[Tasks to perform]
A - Reproduce the passage of the Gremlin benchmarking post starting at "2. We have a" and ending at "itself through time.".
B - Resume the post proposing a Gremlin benchmark over TinkerGraph, picking up after its last sentence.

Hello,
I think it would be important to have have an integration test that benchmarks
Gremlin (over TinkerGraph).
What does this look like?
1. We have a collection of traversals that span the various uses of
Gremlin. (write, read, path, aggregates, etc.)
2. We have a scale free graph (250k edges?) in TinkerGraph that we run
this traversal set against.
3. We save the results of this benchmark a stats/ like directory that
get pushed to the repository.
- ???/stats/marko-09-23-2015-macosx-3.0.1.txt
- ???/stats/marko-09-23-2015-macosx-3.1.0-SNAPSHOT.txt
- etc.
4. We can then look at how queries become better or worse with each
release (and in SNAPSHOTS).
- A cross file visualization these benchmarks would be great so
we can see (easily) which aspects of Gremlin are getting better/worse.
Why only TinkerGraph?
1. We don't want to benchmark a database/disk. This is to benchmark
Gremlin with itself through time.

[Provided material]

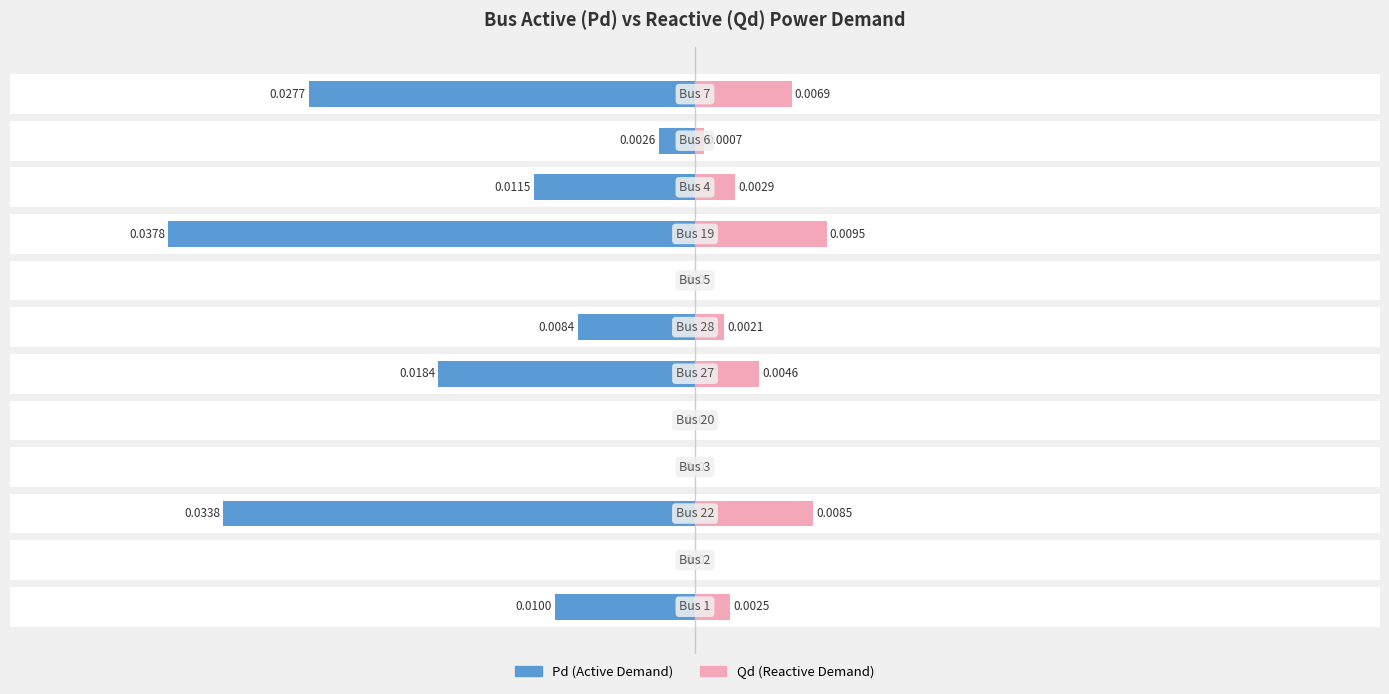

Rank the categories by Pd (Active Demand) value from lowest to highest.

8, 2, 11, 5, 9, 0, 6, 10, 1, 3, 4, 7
--
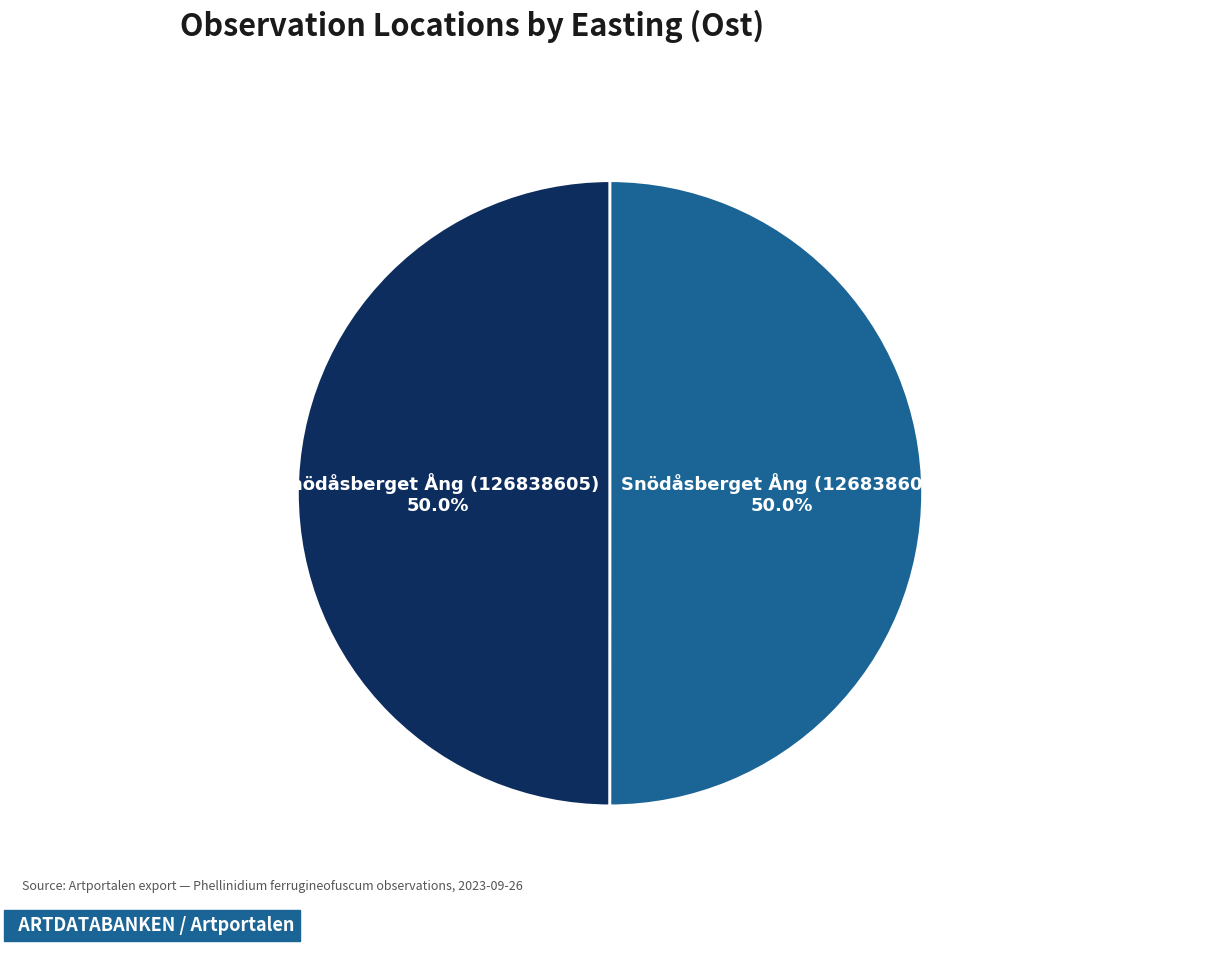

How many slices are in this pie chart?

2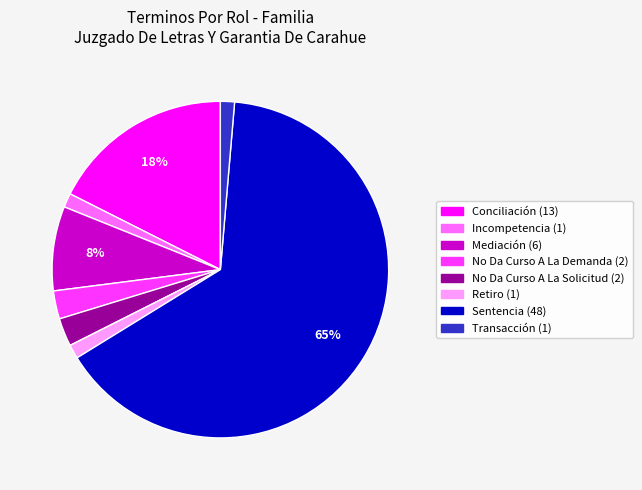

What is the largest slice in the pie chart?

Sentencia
---
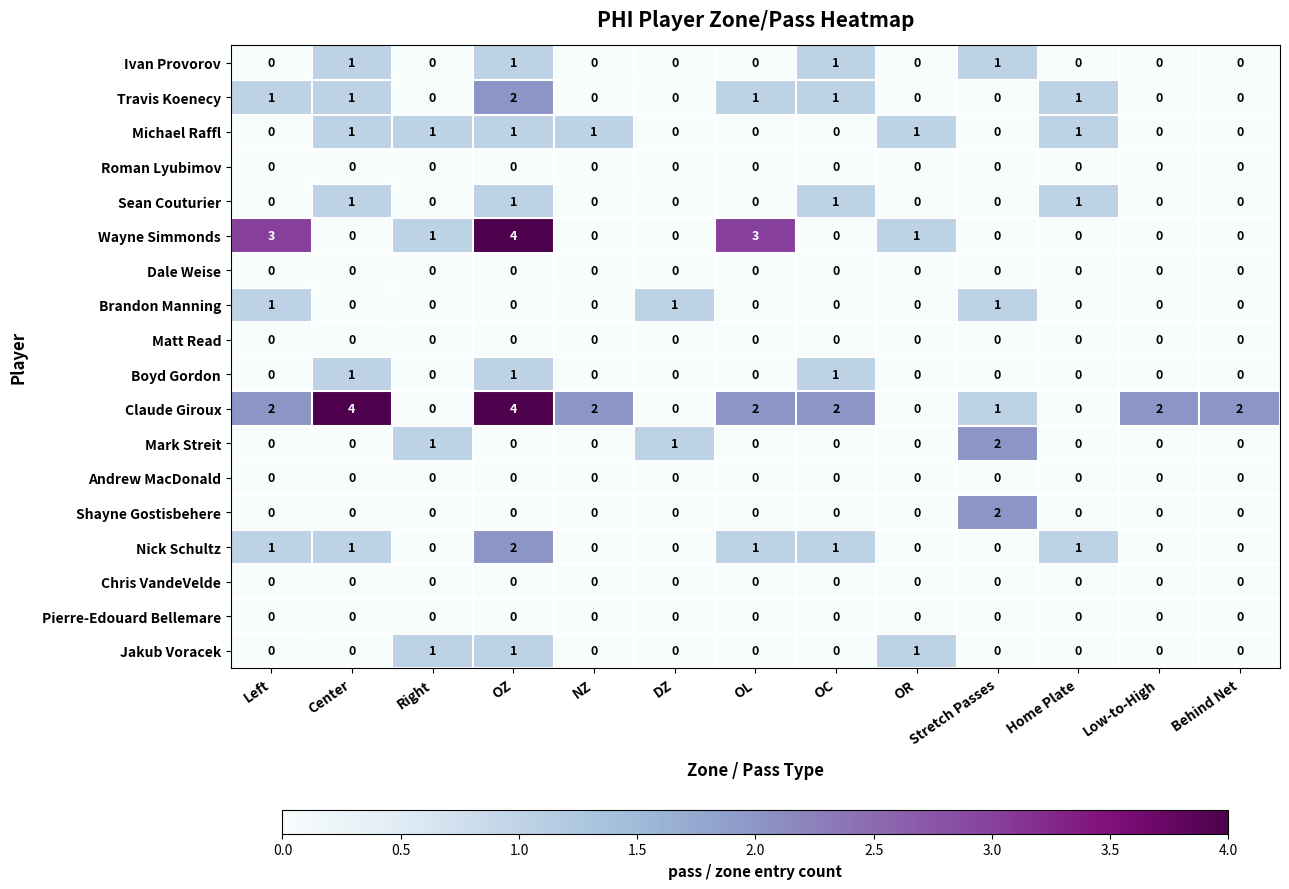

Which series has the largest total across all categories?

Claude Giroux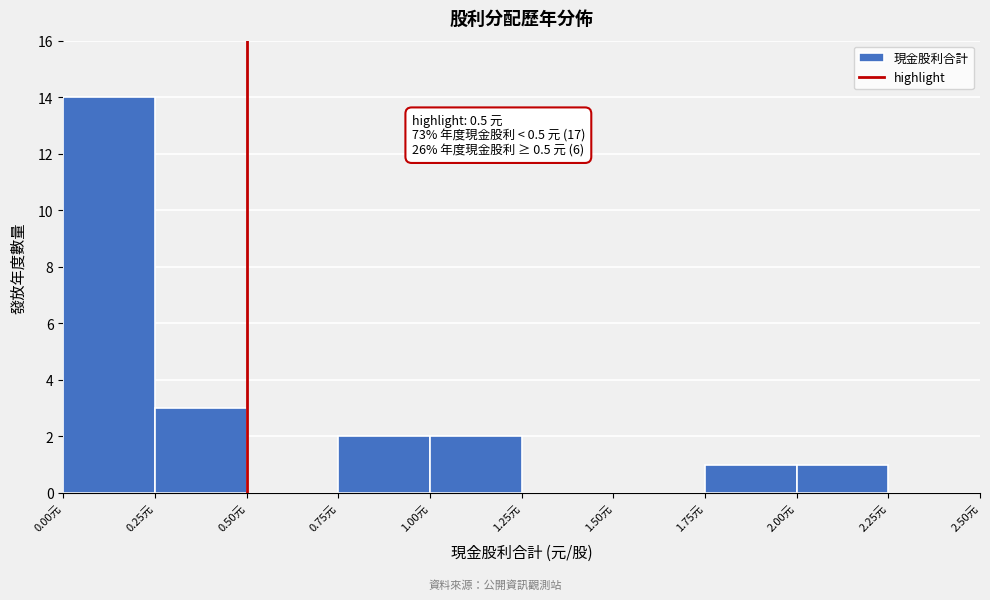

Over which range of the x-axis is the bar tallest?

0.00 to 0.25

[Expected results]
A -
2. We have a scale free graph (250k edges?) in TinkerGraph that we run
this traversal set against.
3. We save the results of this benchmark a stats/ like directory that
get pushed to the repository.
- ???/stats/marko-09-23-2015-macosx-3.0.1.txt
- ???/stats/marko-09-23-2015-macosx-3.1.0-SNAPSHOT.txt
- etc.
4. We can then look at how queries become better or worse with each
release (and in SNAPSHOTS).
- A cross file visualization these benchmarks would be great so
we can see (easily) which aspects of Gremlin are getting better/worse.
Why only TinkerGraph?
1. We don't want to benchmark a database/disk. This is to benchmark
Gremlin with itself through time.

B -
2. TinkerGraph doesn't evolve. Its probably the most stable piece of
code in TP3 -- thus, its a good baseline system.
Is anyone interested in working on something like this? Note that I'm not
versed in the best practices for doing this, so if there is a better way to
accomplish the goal of benchmarking Gremlin over releases, lets do that.
However, lets start simple and grow so we can get something working and
providing us insights ASAP.
Finally, if this is generally a good idea, I can make a ticket in JIRA for this.
Thoughts?,
Marko.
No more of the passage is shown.